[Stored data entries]
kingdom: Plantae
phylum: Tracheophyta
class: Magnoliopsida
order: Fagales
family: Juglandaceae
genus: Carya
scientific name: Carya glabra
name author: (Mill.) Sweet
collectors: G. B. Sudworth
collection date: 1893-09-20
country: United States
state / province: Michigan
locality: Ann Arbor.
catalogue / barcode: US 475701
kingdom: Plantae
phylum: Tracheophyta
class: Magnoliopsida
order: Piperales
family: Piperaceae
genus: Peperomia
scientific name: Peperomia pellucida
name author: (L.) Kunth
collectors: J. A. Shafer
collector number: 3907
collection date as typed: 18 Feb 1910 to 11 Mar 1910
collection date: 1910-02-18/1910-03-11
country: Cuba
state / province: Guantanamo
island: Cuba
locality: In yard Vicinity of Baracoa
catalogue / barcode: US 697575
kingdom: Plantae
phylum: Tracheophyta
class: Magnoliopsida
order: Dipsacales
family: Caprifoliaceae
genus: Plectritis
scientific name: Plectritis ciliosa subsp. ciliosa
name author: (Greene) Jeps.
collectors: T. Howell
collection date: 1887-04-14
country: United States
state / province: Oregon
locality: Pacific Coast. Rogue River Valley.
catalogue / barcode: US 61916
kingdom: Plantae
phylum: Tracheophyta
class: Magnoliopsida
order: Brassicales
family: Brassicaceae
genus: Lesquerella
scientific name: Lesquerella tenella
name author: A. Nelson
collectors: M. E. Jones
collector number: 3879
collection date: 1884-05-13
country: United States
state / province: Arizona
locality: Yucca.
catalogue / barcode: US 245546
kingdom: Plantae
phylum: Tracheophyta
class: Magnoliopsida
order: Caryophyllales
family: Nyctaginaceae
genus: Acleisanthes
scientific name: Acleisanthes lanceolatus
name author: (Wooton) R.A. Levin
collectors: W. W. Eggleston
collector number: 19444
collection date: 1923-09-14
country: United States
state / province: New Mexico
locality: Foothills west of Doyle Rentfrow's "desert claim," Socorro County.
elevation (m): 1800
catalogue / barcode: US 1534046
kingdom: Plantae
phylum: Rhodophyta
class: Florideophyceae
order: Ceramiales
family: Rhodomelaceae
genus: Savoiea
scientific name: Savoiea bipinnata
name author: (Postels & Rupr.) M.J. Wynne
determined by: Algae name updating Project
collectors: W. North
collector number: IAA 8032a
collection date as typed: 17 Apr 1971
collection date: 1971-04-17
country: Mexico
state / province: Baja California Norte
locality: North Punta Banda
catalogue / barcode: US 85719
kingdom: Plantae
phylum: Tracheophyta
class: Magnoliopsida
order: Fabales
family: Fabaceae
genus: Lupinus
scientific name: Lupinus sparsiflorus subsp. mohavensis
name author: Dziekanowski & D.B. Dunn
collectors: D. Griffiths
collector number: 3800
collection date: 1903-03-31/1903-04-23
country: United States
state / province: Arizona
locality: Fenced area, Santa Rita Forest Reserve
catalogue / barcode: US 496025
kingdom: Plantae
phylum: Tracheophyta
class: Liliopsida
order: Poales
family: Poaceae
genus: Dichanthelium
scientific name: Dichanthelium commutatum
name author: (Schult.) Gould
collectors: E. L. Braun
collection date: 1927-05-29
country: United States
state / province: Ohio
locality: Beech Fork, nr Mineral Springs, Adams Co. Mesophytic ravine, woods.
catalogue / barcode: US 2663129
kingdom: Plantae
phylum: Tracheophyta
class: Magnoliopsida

## Task objective
Copy all of the lines above, changing nothing.

## Exercise solution
kingdom: Plantae
phylum: Tracheophyta
class: Magnoliopsida
order: Fagales
family: Juglandaceae
genus: Carya
scientific name: Carya glabra
name author: (Mill.) Sweet
collectors: G. B. Sudworth
collection date: 1893-09-20
country: United States
state / province: Michigan
locality: Ann Arbor.
catalogue / barcode: US 475701
kingdom: Plantae
phylum: Tracheophyta
class: Magnoliopsida
order: Piperales
family: Piperaceae
genus: Peperomia
scientific name: Peperomia pellucida
name author: (L.) Kunth
collectors: J. A. Shafer
collector number: 3907
collection date as typed: 18 Feb 1910 to 11 Mar 1910
collection date: 1910-02-18/1910-03-11
country: Cuba
state / province: Guantanamo
island: Cuba
locality: In yard Vicinity of Baracoa
catalogue / barcode: US 697575
kingdom: Plantae
phylum: Tracheophyta
class: Magnoliopsida
order: Dipsacales
family: Caprifoliaceae
genus: Plectritis
scientific name: Plectritis ciliosa subsp. ciliosa
name author: (Greene) Jeps.
collectors: T. Howell
collection date: 1887-04-14
country: United States
state / province: Oregon
locality: Pacific Coast. Rogue River Valley.
catalogue / barcode: US 61916
kingdom: Plantae
phylum: Tracheophyta
class: Magnoliopsida
order: Brassicales
family: Brassicaceae
genus: Lesquerella
scientific name: Lesquerella tenella
name author: A. Nelson
collectors: M. E. Jones
collector number: 3879
collection date: 1884-05-13
country: United States
state / province: Arizona
locality: Yucca.
catalogue / barcode: US 245546
kingdom: Plantae
phylum: Tracheophyta
class: Magnoliopsida
order: Caryophyllales
family: Nyctaginaceae
genus: Acleisanthes
scientific name: Acleisanthes lanceolatus
name author: (Wooton) R.A. Levin
collectors: W. W. Eggleston
collector number: 19444
collection date: 1923-09-14
country: United States
state / province: New Mexico
locality: Foothills west of Doyle Rentfrow's "desert claim," Socorro County.
elevation (m): 1800
catalogue / barcode: US 1534046
kingdom: Plantae
phylum: Rhodophyta
class: Florideophyceae
order: Ceramiales
family: Rhodomelaceae
genus: Savoiea
scientific name: Savoiea bipinnata
name author: (Postels & Rupr.) M.J. Wynne
determined by: Algae name updating Project
collectors: W. North
collector number: IAA 8032a
collection date as typed: 17 Apr 1971
collection date: 1971-04-17
country: Mexico
state / province: Baja California Norte
locality: North Punta Banda
catalogue / barcode: US 85719
kingdom: Plantae
phylum: Tracheophyta
class: Magnoliopsida
order: Fabales
family: Fabaceae
genus: Lupinus
scientific name: Lupinus sparsiflorus subsp. mohavensis
name author: Dziekanowski & D.B. Dunn
collectors: D. Griffiths
collector number: 3800
collection date: 1903-03-31/1903-04-23
country: United States
state / province: Arizona
locality: Fenced area, Santa Rita Forest Reserve
catalogue / barcode: US 496025
kingdom: Plantae
phylum: Tracheophyta
class: Liliopsida
order: Poales
family: Poaceae
genus: Dichanthelium
scientific name: Dichanthelium commutatum
name author: (Schult.) Gould
collectors: E. L. Braun
collection date: 1927-05-29
country: United States
state / province: Ohio
locality: Beech Fork, nr Mineral Springs, Adams Co. Mesophytic ravine, woods.
catalogue / barcode: US 2663129
kingdom: Plantae
phylum: Tracheophyta
class: Magnoliopsida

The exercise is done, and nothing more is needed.